All records are to be retyped faithfully and completely.

• [Source material]:
>>>>>
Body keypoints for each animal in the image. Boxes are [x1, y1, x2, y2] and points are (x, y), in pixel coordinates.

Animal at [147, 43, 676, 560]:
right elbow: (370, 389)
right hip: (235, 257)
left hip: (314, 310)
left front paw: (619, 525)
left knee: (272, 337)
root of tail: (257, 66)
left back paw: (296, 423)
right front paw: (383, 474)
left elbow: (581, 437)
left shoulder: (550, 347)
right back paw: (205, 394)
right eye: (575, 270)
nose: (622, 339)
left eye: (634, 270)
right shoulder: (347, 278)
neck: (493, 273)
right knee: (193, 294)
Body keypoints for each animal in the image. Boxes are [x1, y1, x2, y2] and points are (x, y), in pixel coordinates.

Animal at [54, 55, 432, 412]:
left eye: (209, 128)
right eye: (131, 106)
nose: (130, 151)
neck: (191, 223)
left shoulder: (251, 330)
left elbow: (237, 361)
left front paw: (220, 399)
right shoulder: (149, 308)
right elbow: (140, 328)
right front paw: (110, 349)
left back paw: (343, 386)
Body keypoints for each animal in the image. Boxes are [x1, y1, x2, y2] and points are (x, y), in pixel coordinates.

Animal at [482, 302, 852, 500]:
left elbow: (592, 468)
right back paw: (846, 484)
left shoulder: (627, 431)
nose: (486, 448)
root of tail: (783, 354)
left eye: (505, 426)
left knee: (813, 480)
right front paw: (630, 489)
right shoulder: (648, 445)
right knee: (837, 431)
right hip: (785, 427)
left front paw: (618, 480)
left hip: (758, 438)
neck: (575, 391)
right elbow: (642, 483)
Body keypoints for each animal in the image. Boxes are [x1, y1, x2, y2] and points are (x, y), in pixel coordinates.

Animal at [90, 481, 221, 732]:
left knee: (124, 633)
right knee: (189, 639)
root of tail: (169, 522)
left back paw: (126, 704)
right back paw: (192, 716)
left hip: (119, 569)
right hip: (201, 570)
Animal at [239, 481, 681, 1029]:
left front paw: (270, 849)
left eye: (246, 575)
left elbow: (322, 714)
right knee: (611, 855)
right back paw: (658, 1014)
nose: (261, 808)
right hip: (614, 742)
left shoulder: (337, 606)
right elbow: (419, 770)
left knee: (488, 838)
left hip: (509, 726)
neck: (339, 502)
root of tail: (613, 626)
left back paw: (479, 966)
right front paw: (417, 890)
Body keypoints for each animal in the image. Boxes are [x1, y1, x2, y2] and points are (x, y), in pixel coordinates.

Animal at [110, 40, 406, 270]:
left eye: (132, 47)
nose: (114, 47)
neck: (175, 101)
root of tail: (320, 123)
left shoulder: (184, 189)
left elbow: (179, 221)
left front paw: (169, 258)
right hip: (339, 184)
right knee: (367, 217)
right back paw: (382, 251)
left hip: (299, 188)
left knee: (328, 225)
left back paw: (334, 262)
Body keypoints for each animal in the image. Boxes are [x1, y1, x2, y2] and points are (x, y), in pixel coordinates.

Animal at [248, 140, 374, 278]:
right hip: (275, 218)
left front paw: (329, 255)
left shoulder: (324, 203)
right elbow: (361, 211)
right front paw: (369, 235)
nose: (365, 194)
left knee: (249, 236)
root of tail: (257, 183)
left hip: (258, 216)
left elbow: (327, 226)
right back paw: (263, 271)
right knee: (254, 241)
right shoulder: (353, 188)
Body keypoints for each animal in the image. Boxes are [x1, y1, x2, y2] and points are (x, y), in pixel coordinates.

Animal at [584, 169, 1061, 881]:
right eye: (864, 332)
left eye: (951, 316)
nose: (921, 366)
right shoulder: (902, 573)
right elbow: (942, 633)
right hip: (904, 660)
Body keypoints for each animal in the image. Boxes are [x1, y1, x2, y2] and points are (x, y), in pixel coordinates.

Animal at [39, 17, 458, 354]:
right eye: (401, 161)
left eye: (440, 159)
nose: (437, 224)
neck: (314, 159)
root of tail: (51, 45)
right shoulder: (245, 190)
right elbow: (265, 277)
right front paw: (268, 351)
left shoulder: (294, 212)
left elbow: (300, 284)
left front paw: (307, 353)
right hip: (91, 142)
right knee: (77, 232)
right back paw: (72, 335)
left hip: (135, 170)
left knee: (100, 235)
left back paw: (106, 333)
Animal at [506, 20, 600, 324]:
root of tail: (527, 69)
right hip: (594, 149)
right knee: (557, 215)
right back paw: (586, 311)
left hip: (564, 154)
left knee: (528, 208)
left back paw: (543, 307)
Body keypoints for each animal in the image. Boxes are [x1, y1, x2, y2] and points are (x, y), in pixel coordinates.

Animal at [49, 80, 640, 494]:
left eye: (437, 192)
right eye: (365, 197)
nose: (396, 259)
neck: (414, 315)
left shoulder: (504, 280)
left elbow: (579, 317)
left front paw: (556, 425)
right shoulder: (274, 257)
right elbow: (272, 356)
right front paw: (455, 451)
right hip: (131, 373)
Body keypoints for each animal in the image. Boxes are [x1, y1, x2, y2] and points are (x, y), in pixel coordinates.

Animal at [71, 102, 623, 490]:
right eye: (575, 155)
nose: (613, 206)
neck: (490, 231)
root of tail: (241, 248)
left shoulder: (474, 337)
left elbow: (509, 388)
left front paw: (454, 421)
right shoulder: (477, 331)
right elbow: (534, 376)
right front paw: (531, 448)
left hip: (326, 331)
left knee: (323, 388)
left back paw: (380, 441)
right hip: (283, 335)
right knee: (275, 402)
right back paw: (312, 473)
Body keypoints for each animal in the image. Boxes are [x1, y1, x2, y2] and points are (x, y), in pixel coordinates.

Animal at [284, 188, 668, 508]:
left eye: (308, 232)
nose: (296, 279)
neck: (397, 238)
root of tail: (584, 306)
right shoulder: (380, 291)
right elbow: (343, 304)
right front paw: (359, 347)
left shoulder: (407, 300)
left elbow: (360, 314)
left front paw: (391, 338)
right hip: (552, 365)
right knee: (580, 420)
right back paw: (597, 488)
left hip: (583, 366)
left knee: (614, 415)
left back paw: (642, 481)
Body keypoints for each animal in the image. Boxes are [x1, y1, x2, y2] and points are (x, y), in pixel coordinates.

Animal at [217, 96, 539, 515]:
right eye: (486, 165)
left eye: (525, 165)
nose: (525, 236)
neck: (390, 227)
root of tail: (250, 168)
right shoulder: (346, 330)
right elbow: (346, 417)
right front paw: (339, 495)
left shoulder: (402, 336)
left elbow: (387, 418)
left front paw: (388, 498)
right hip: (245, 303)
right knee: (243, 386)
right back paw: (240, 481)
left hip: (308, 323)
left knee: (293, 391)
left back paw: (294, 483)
<<<<<
• [Final answer]:
Body keypoints for each animal in the image. Boxes are [x1, y1, x2, y2] and points are (x, y), in pixel coordinates.

Animal at [147, 43, 676, 560]:
right elbow: (370, 389)
right hip: (235, 257)
left hip: (314, 310)
left front paw: (619, 525)
left knee: (272, 337)
root of tail: (257, 66)
left back paw: (296, 423)
right front paw: (383, 474)
left elbow: (581, 437)
left shoulder: (550, 347)
right back paw: (205, 394)
right eye: (575, 270)
nose: (622, 339)
left eye: (634, 270)
right shoulder: (347, 278)
neck: (493, 273)
right knee: (193, 294)
Body keypoints for each animal in the image. Boxes are [x1, y1, x2, y2] and points are (x, y), in pixel coordinates.

Animal at [54, 55, 432, 412]:
left eye: (209, 128)
right eye: (131, 106)
nose: (130, 151)
neck: (191, 223)
left shoulder: (251, 330)
left elbow: (237, 361)
left front paw: (220, 399)
right shoulder: (149, 308)
right elbow: (140, 328)
right front paw: (110, 349)
left back paw: (343, 386)
Body keypoints for each animal in the image. Boxes are [x1, y1, x2, y2] and points are (x, y), in pixel coordinates.

Animal at [482, 302, 852, 500]:
left elbow: (592, 468)
right back paw: (846, 484)
left shoulder: (627, 431)
nose: (486, 448)
root of tail: (783, 354)
left eye: (505, 426)
left knee: (813, 480)
right front paw: (630, 489)
right shoulder: (648, 445)
right knee: (837, 431)
right hip: (785, 427)
left front paw: (618, 480)
left hip: (758, 438)
neck: (575, 391)
right elbow: (642, 483)
Body keypoints for each animal in the image. Boxes are [x1, y1, x2, y2] and points are (x, y), in pixel coordinates.

Animal at [90, 481, 221, 732]:
left knee: (124, 633)
right knee: (189, 639)
root of tail: (169, 522)
left back paw: (126, 704)
right back paw: (192, 716)
left hip: (119, 569)
right hip: (201, 570)
Animal at [239, 481, 681, 1029]:
left front paw: (270, 849)
left eye: (246, 575)
left elbow: (322, 714)
right knee: (611, 855)
right back paw: (658, 1014)
nose: (261, 808)
right hip: (614, 742)
left shoulder: (337, 606)
right elbow: (419, 770)
left knee: (488, 838)
left hip: (509, 726)
neck: (339, 502)
root of tail: (613, 626)
left back paw: (479, 966)
right front paw: (417, 890)
Body keypoints for each animal in the image. Boxes are [x1, y1, x2, y2] and points are (x, y), in pixel coordinates.

Animal at [110, 40, 406, 270]:
left eye: (132, 47)
nose: (114, 47)
neck: (175, 101)
root of tail: (320, 123)
left shoulder: (184, 189)
left elbow: (179, 221)
left front paw: (169, 258)
right hip: (339, 184)
right knee: (367, 217)
right back paw: (382, 251)
left hip: (299, 188)
left knee: (328, 225)
left back paw: (334, 262)
Body keypoints for each animal in the image. Boxes are [x1, y1, x2, y2] and points are (x, y), in pixel coordinates.

Animal at [248, 140, 374, 278]:
right hip: (275, 218)
left front paw: (329, 255)
left shoulder: (324, 203)
right elbow: (361, 211)
right front paw: (369, 235)
nose: (365, 194)
left knee: (249, 236)
root of tail: (257, 183)
left hip: (258, 216)
left elbow: (327, 226)
right back paw: (263, 271)
right knee: (254, 241)
right shoulder: (353, 188)
Body keypoints for each animal in the image. Boxes are [x1, y1, x2, y2] and points are (x, y), in pixel coordinates.

Animal at [584, 169, 1061, 881]:
right eye: (864, 332)
left eye: (951, 316)
nose: (921, 366)
right shoulder: (902, 573)
right elbow: (942, 633)
right hip: (904, 660)
Body keypoints for each animal in the image. Boxes are [x1, y1, x2, y2] and points are (x, y), in pixel coordinates.

Animal at [39, 17, 458, 354]:
right eye: (401, 161)
left eye: (440, 159)
nose: (437, 224)
neck: (314, 159)
root of tail: (51, 45)
right shoulder: (245, 190)
right elbow: (265, 277)
right front paw: (268, 351)
left shoulder: (294, 212)
left elbow: (300, 284)
left front paw: (307, 353)
right hip: (91, 142)
right knee: (77, 232)
right back paw: (72, 335)
left hip: (135, 170)
left knee: (100, 235)
left back paw: (106, 333)
Animal at [506, 20, 600, 324]:
root of tail: (527, 69)
right hip: (594, 149)
right knee: (557, 215)
right back paw: (586, 311)
left hip: (564, 154)
left knee: (528, 208)
left back paw: (543, 307)
Body keypoints for each animal in the image. Boxes are [x1, y1, x2, y2] and points are (x, y), in pixel coordinates.

Animal at [49, 80, 640, 494]:
left eye: (437, 192)
right eye: (365, 197)
nose: (396, 259)
neck: (414, 315)
left shoulder: (504, 280)
left elbow: (579, 317)
left front paw: (556, 425)
right shoulder: (274, 257)
right elbow: (272, 356)
right front paw: (455, 451)
right hip: (131, 373)
Body keypoints for each animal in the image. Boxes are [x1, y1, x2, y2] and points are (x, y), in pixel coordinates.

Animal at [71, 102, 623, 490]:
right eye: (575, 155)
nose: (613, 206)
neck: (490, 231)
root of tail: (241, 248)
left shoulder: (474, 337)
left elbow: (509, 388)
left front paw: (454, 421)
right shoulder: (477, 331)
right elbow: (534, 376)
right front paw: (531, 448)
left hip: (326, 331)
left knee: (323, 388)
left back paw: (380, 441)
right hip: (283, 335)
right knee: (275, 402)
right back paw: (312, 473)
Body keypoints for each animal in the image. Boxes are [x1, y1, x2, y2] and points are (x, y), in pixel coordinates.

Animal at [284, 188, 668, 508]:
left eye: (308, 232)
nose: (296, 279)
neck: (397, 238)
root of tail: (584, 306)
right shoulder: (380, 291)
right elbow: (343, 304)
right front paw: (359, 347)
left shoulder: (407, 300)
left elbow: (360, 314)
left front paw: (391, 338)
right hip: (552, 365)
right knee: (580, 420)
right back paw: (597, 488)
left hip: (583, 366)
left knee: (614, 415)
left back paw: (642, 481)
Body keypoints for each animal in the image. Boxes are [x1, y1, x2, y2] and points are (x, y), in pixel coordinates.

Animal at [217, 96, 539, 515]:
right eye: (486, 165)
left eye: (525, 165)
nose: (525, 236)
neck: (390, 227)
root of tail: (250, 168)
right shoulder: (346, 330)
right elbow: (346, 417)
right front paw: (339, 495)
left shoulder: (402, 336)
left elbow: (387, 418)
left front paw: (388, 498)
right hip: (245, 303)
right knee: (243, 386)
right back paw: (240, 481)
left hip: (308, 323)
left knee: (293, 391)
left back paw: (294, 483)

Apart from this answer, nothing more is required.